» **Assignment**: The line containing "Please give each" marks the start; return it and every line after it in the listing below, exactly, through the last.

───── Working data ─────

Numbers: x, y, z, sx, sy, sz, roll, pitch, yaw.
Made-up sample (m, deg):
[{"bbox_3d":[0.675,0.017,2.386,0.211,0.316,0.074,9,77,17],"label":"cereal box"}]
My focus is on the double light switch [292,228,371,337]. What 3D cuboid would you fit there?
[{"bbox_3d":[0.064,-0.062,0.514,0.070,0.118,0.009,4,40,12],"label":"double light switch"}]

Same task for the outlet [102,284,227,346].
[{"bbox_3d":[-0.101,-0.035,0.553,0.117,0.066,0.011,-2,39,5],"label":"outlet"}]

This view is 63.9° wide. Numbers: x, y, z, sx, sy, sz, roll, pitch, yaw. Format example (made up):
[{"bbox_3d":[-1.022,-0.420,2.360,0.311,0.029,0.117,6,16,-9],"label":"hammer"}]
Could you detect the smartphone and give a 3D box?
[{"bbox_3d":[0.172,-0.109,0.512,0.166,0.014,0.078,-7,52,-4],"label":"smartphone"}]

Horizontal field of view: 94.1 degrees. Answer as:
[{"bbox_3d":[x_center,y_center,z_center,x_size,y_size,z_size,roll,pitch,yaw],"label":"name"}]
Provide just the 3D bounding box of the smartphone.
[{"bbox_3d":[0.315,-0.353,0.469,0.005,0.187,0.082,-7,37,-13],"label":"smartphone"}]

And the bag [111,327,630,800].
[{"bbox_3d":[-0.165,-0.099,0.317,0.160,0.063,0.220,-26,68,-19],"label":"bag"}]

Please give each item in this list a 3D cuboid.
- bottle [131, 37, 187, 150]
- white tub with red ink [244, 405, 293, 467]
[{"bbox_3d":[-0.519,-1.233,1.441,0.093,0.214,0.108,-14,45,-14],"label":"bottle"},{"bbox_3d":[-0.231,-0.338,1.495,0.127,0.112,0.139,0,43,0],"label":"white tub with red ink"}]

─────

» **Your solution**:
Please give each item in this list a 3D cuboid.
- bottle [131, 37, 187, 150]
- white tub with red ink [244, 405, 293, 467]
[{"bbox_3d":[-0.519,-1.233,1.441,0.093,0.214,0.108,-14,45,-14],"label":"bottle"},{"bbox_3d":[-0.231,-0.338,1.495,0.127,0.112,0.139,0,43,0],"label":"white tub with red ink"}]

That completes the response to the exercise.